• WHAT IS NEEDED:
The response should be a precise copy of every entry.

• Collected data:
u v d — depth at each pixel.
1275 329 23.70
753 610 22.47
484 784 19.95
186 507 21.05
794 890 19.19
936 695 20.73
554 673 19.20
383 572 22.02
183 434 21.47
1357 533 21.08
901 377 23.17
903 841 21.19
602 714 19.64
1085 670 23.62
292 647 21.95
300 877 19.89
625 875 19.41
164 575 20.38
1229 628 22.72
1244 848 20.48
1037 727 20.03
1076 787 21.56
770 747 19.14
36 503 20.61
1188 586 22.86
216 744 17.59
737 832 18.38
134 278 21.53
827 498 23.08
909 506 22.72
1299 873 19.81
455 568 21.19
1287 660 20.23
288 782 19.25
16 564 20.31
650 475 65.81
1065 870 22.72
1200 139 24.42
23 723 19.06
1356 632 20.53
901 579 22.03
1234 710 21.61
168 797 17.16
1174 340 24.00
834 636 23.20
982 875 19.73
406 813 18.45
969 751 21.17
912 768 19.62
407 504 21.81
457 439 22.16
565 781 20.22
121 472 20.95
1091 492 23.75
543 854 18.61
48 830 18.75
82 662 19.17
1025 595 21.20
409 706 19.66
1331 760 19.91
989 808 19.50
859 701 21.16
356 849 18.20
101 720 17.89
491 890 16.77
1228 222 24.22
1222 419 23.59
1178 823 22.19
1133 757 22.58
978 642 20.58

• ANSWER TO THIS TASK:
u v d — depth at each pixel.
1275 329 23.70
753 610 22.47
484 784 19.95
186 507 21.05
794 890 19.19
936 695 20.73
554 673 19.20
383 572 22.02
183 434 21.47
1357 533 21.08
901 377 23.17
903 841 21.19
602 714 19.64
1085 670 23.62
292 647 21.95
300 877 19.89
625 875 19.41
164 575 20.38
1229 628 22.72
1244 848 20.48
1037 727 20.03
1076 787 21.56
770 747 19.14
36 503 20.61
1188 586 22.86
216 744 17.59
737 832 18.38
134 278 21.53
827 498 23.08
909 506 22.72
1299 873 19.81
455 568 21.19
1287 660 20.23
288 782 19.25
16 564 20.31
650 475 65.81
1065 870 22.72
1200 139 24.42
23 723 19.06
1356 632 20.53
901 579 22.03
1234 710 21.61
168 797 17.16
1174 340 24.00
834 636 23.20
982 875 19.73
406 813 18.45
969 751 21.17
912 768 19.62
407 504 21.81
457 439 22.16
565 781 20.22
121 472 20.95
1091 492 23.75
543 854 18.61
48 830 18.75
82 662 19.17
1025 595 21.20
409 706 19.66
1331 760 19.91
989 808 19.50
859 701 21.16
356 849 18.20
101 720 17.89
491 890 16.77
1228 222 24.22
1222 419 23.59
1178 823 22.19
1133 757 22.58
978 642 20.58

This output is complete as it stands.